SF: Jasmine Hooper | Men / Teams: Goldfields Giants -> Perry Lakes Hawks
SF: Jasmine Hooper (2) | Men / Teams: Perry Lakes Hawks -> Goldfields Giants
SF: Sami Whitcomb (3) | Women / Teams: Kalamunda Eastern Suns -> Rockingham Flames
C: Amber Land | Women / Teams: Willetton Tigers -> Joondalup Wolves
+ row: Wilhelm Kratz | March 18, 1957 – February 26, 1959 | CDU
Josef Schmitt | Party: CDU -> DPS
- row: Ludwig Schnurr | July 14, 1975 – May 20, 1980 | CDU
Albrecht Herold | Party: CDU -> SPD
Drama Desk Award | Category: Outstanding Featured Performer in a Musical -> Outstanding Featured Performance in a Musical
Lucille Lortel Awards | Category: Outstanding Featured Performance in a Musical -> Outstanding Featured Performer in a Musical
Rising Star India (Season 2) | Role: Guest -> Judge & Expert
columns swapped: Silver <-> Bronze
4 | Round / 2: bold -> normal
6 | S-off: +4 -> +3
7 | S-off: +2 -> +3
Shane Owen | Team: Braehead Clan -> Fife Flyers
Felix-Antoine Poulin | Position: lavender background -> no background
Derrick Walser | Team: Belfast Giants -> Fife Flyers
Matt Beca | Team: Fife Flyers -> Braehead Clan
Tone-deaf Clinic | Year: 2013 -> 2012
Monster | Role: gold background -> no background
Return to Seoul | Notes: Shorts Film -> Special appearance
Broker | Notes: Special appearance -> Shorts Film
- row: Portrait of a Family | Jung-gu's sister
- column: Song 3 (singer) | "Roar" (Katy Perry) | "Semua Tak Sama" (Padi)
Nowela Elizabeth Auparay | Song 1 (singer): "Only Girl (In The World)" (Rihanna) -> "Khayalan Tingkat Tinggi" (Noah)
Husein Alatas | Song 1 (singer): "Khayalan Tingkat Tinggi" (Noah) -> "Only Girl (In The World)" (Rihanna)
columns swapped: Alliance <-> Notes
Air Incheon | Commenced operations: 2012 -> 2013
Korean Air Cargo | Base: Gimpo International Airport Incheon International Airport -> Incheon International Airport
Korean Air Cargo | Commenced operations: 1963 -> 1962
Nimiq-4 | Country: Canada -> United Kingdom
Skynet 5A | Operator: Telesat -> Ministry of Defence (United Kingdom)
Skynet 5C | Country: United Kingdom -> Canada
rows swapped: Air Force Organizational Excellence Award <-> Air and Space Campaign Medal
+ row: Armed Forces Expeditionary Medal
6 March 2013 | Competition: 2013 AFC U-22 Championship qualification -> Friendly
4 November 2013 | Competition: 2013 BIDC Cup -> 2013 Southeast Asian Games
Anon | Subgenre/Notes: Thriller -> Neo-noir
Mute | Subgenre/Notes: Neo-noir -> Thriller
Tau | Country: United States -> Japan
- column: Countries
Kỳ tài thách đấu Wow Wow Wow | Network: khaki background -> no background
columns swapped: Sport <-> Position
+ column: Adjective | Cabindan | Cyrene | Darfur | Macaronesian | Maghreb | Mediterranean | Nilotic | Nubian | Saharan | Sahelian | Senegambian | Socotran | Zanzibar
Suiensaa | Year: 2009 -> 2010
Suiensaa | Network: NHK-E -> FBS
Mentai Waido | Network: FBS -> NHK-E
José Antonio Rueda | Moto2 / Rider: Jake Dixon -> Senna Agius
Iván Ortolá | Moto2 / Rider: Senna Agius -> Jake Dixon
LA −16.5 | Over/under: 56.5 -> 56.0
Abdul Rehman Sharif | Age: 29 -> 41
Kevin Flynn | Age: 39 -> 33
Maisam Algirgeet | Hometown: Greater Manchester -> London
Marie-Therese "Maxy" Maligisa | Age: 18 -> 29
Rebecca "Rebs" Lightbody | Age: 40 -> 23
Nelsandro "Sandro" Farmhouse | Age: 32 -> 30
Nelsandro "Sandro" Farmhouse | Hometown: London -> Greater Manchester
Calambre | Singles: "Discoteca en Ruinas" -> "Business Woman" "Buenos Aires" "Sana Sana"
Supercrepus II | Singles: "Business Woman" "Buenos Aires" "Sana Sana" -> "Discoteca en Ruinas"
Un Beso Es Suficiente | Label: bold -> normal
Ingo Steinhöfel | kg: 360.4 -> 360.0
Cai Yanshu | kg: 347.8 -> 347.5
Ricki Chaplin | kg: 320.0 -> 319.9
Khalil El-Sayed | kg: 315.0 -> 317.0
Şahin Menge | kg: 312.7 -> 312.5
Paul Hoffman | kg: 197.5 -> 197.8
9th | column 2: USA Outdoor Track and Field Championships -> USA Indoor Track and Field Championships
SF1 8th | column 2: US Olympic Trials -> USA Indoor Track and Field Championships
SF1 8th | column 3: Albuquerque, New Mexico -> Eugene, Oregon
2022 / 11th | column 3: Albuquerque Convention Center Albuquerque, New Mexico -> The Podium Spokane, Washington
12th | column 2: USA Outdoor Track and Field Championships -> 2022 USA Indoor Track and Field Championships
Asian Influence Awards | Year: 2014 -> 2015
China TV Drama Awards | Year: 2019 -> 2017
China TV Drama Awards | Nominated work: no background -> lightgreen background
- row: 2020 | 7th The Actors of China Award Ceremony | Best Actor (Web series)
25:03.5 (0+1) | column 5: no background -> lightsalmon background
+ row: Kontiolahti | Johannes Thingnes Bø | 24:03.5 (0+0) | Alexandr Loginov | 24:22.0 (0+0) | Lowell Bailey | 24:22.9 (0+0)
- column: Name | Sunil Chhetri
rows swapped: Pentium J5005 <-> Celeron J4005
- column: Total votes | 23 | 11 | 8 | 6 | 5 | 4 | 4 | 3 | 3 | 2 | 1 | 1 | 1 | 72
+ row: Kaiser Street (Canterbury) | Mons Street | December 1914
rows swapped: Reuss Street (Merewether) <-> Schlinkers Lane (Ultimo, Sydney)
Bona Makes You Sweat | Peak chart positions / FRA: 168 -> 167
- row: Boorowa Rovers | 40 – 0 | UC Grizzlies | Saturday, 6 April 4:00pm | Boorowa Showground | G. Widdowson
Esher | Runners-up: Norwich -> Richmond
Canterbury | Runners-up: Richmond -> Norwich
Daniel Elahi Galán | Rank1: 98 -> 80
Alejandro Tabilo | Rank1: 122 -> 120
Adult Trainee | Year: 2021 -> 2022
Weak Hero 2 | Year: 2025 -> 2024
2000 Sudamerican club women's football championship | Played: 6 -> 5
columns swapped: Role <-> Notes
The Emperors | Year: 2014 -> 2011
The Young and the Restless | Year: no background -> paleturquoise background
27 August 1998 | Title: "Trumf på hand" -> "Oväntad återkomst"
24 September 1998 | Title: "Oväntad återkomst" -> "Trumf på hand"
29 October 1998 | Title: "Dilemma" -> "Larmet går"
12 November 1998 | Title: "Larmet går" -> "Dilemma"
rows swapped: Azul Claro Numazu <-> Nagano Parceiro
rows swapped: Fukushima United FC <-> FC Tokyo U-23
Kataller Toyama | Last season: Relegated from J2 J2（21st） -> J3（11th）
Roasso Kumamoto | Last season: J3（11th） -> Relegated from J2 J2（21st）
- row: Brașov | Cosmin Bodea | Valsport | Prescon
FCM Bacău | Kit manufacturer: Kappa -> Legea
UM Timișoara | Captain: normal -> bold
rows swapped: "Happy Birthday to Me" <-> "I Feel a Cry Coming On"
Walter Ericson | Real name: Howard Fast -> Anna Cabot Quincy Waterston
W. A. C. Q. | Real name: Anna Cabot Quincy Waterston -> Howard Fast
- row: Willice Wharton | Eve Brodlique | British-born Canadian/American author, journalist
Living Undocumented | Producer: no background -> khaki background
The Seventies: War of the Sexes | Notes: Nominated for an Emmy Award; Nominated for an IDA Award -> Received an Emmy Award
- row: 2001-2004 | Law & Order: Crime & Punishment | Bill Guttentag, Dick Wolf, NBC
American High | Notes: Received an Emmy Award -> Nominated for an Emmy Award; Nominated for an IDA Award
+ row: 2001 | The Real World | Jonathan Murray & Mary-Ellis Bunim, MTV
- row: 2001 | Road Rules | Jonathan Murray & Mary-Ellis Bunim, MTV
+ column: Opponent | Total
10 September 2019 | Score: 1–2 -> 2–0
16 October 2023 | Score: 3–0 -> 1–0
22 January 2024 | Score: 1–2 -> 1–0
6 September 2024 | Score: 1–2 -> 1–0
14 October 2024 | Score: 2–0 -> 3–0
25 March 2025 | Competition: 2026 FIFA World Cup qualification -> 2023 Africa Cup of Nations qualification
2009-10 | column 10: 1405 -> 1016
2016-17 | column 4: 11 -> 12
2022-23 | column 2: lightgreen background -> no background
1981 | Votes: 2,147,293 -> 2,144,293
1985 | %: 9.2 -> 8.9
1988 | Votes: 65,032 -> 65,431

________

### Instruction
Please rewrite the records above, from the first line up to and including the line with "Shane Owen |", renaming "Party" to "Affiliation" and leaving everything else unchanged.

### Worked answer
SF: Jasmine Hooper | Men / Teams: Goldfields Giants -> Perry Lakes Hawks
SF: Jasmine Hooper (2) | Men / Teams: Perry Lakes Hawks -> Goldfields Giants
SF: Sami Whitcomb (3) | Women / Teams: Kalamunda Eastern Suns -> Rockingham Flames
C: Amber Land | Women / Teams: Willetton Tigers -> Joondalup Wolves
+ row: Wilhelm Kratz | March 18, 1957 – February 26, 1959 | CDU
Josef Schmitt | Affiliation: CDU -> DPS
- row: Ludwig Schnurr | July 14, 1975 – May 20, 1980 | CDU
Albrecht Herold | Affiliation: CDU -> SPD
Drama Desk Award | Category: Outstanding Featured Performer in a Musical -> Outstanding Featured Performance in a Musical
Lucille Lortel Awards | Category: Outstanding Featured Performance in a Musical -> Outstanding Featured Performer in a Musical
Rising Star India (Season 2) | Role: Guest -> Judge & Expert
columns swapped: Silver <-> Bronze
4 | Round / 2: bold -> normal
6 | S-off: +4 -> +3
7 | S-off: +2 -> +3
Shane Owen | Team: Braehead Clan -> Fife Flyers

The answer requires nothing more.